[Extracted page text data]
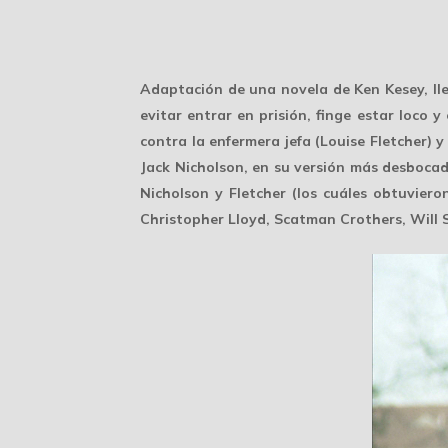
Adaptación de una novela de Ken Kesey, ll
evitar entrar en prisión, finge estar loco y
contra la enfermera jefa (Louise Fletcher) 
Jack Nicholson, en su versión más desbocad
Nicholson y Fletcher (los cuáles obtuvier
Christopher Lloyd, Scatman Crothers, Will 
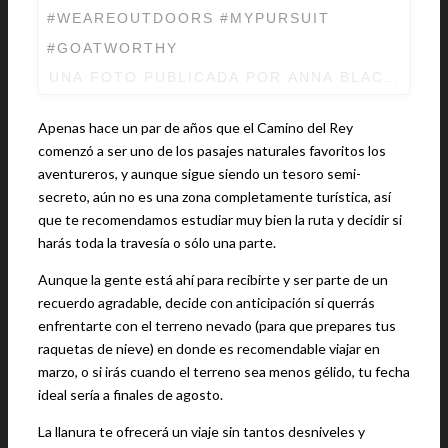
#WEAREOUTDOORS #MYPURSUIT
#GOATWORTHY
UNA FOTO PUBLICADA POR ANNA BLACKWELL
Apenas hace un par de años que el Camino del Rey
comenzó a ser uno de los pasajes naturales favoritos los
aventureros, y aunque sigue siendo un tesoro semi-
secreto, aún no es una zona completamente turística, así
que te recomendamos estudiar muy bien la ruta y decidir si
harás toda la travesía o sólo una parte.
Aunque la gente está ahí para recibirte y ser parte de un
recuerdo agradable, decide con anticipación si querrás
enfrentarte con el terreno nevado (para que prepares tus
raquetas de nieve) en donde es recomendable viajar en
marzo, o si irás cuando el terreno sea menos gélido, tu fecha
ideal sería a finales de agosto.
La llanura te ofrecerá un viaje sin tantos desniveles y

◆ What to work on
Using the data above, copy each line that contains "Fletcher".

◆ Output for this exercise
contra la enfermera jefa (Louise Fletcher) 
Nicholson y Fletcher (los cuáles obtuvier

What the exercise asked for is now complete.